== Exercise requirements ==
The copy you produce must hold every record exactly, and none of the images.

== Excerpted records ==
= = =
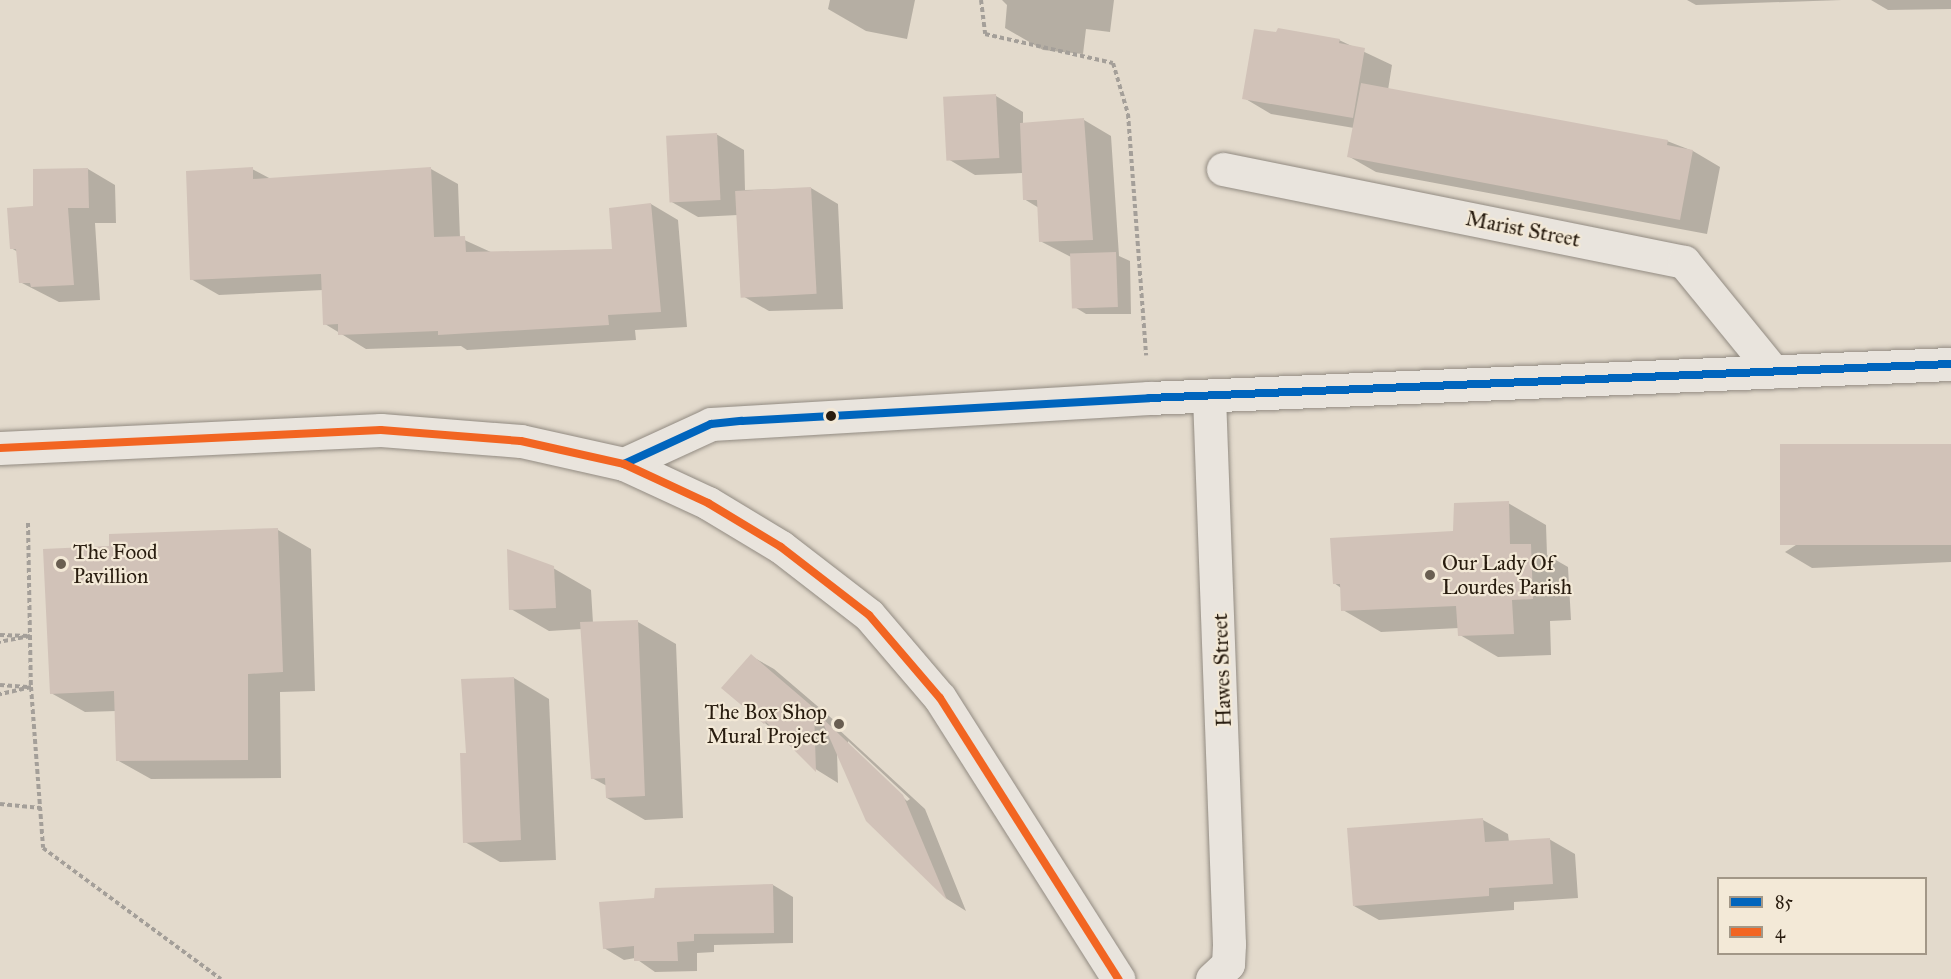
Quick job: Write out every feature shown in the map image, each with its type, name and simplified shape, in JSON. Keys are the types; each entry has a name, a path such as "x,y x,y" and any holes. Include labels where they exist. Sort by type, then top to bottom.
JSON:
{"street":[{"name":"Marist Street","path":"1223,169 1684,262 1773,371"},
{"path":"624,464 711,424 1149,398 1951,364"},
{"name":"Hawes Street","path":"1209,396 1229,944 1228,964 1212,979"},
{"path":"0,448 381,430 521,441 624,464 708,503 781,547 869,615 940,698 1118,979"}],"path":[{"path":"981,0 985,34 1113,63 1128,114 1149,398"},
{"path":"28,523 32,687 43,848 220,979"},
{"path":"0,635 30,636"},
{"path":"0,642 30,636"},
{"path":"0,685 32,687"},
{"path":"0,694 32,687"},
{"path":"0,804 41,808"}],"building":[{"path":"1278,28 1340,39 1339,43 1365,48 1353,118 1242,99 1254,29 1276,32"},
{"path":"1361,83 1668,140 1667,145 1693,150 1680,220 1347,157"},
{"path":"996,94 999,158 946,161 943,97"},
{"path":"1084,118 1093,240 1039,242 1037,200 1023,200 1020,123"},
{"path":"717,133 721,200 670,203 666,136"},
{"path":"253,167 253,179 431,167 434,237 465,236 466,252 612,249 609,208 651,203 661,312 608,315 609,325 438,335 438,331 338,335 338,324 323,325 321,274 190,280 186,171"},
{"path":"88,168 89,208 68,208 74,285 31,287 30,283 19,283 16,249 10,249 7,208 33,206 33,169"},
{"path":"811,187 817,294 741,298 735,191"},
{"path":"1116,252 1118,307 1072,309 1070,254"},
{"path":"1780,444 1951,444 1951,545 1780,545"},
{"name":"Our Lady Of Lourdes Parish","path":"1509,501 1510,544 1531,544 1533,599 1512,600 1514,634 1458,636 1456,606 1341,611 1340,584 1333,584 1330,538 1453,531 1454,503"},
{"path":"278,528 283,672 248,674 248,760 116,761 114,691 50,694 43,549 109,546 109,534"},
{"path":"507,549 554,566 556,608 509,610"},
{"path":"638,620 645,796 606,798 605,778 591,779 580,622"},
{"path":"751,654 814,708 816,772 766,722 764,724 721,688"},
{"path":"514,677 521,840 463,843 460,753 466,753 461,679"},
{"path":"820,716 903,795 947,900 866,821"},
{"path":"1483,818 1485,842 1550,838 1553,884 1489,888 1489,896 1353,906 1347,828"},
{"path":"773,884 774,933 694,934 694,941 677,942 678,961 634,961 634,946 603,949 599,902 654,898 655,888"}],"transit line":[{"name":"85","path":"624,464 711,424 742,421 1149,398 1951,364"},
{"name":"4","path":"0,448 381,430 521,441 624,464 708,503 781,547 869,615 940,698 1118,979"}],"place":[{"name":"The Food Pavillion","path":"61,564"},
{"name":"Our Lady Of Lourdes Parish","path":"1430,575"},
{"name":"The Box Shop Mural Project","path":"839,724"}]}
= = =
== Task answer ==
Quick job: Write out every feature shown in the map image, each with its type, name and simplified shape, in JSON. Keys are the types; each entry has a name, a path such as "x,y x,y" and any holes. Include labels where they exist. Sort by type, then top to bottom.
JSON:
{"street":[{"name":"Marist Street","path":"1223,169 1684,262 1773,371"},
{"path":"624,464 711,424 1149,398 1951,364"},
{"name":"Hawes Street","path":"1209,396 1229,944 1228,964 1212,979"},
{"path":"0,448 381,430 521,441 624,464 708,503 781,547 869,615 940,698 1118,979"}],"path":[{"path":"981,0 985,34 1113,63 1128,114 1149,398"},
{"path":"28,523 32,687 43,848 220,979"},
{"path":"0,635 30,636"},
{"path":"0,642 30,636"},
{"path":"0,685 32,687"},
{"path":"0,694 32,687"},
{"path":"0,804 41,808"}],"building":[{"path":"1278,28 1340,39 1339,43 1365,48 1353,118 1242,99 1254,29 1276,32"},
{"path":"1361,83 1668,140 1667,145 1693,150 1680,220 1347,157"},
{"path":"996,94 999,158 946,161 943,97"},
{"path":"1084,118 1093,240 1039,242 1037,200 1023,200 1020,123"},
{"path":"717,133 721,200 670,203 666,136"},
{"path":"253,167 253,179 431,167 434,237 465,236 466,252 612,249 609,208 651,203 661,312 608,315 609,325 438,335 438,331 338,335 338,324 323,325 321,274 190,280 186,171"},
{"path":"88,168 89,208 68,208 74,285 31,287 30,283 19,283 16,249 10,249 7,208 33,206 33,169"},
{"path":"811,187 817,294 741,298 735,191"},
{"path":"1116,252 1118,307 1072,309 1070,254"},
{"path":"1780,444 1951,444 1951,545 1780,545"},
{"name":"Our Lady Of Lourdes Parish","path":"1509,501 1510,544 1531,544 1533,599 1512,600 1514,634 1458,636 1456,606 1341,611 1340,584 1333,584 1330,538 1453,531 1454,503"},
{"path":"278,528 283,672 248,674 248,760 116,761 114,691 50,694 43,549 109,546 109,534"},
{"path":"507,549 554,566 556,608 509,610"},
{"path":"638,620 645,796 606,798 605,778 591,779 580,622"},
{"path":"751,654 814,708 816,772 766,722 764,724 721,688"},
{"path":"514,677 521,840 463,843 460,753 466,753 461,679"},
{"path":"820,716 903,795 947,900 866,821"},
{"path":"1483,818 1485,842 1550,838 1553,884 1489,888 1489,896 1353,906 1347,828"},
{"path":"773,884 774,933 694,934 694,941 677,942 678,961 634,961 634,946 603,949 599,902 654,898 655,888"}],"transit line":[{"name":"85","path":"624,464 711,424 742,421 1149,398 1951,364"},
{"name":"4","path":"0,448 381,430 521,441 624,464 708,503 781,547 869,615 940,698 1118,979"}],"place":[{"name":"The Food Pavillion","path":"61,564"},
{"name":"Our Lady Of Lourdes Parish","path":"1430,575"},
{"name":"The Box Shop Mural Project","path":"839,724"}]}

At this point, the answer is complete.